→ **EXERCISE PROMPT**
Arrange the text lines from every item below as a JSON list of strings, one string per line, with blank lines omitted. Leave the pictures out of your answer.

[Text extracted at the page level]
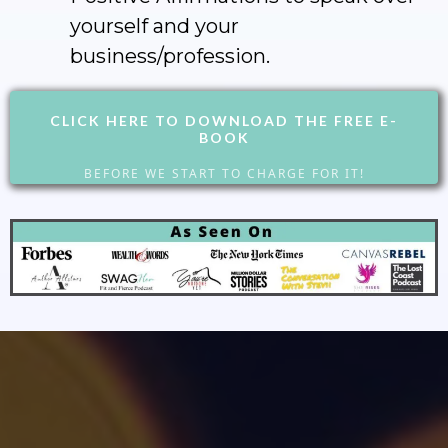
yourself and your
business/profession.
CLICK HERE TO DOWNLOAD THE FREE E-
BOOK
BEFORE WE START TO CHARGE FOR IT!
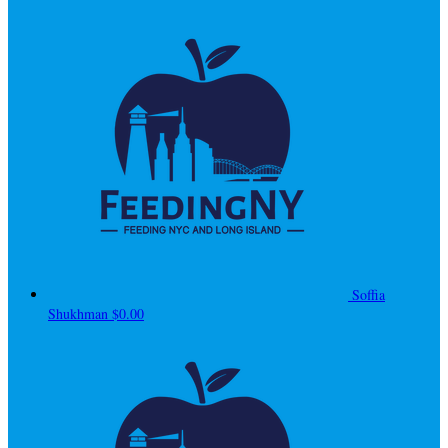
Soffia
Shukhman
$0.00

→ **WRITTEN RESPONSE**
[
  "yourself and your",
  "business/profession.",
  "CLICK HERE TO DOWNLOAD THE FREE E-",
  "BOOK",
  "BEFORE WE START TO CHARGE FOR IT!",
  "Soffia",
  "Shukhman",
  "$0.00"
]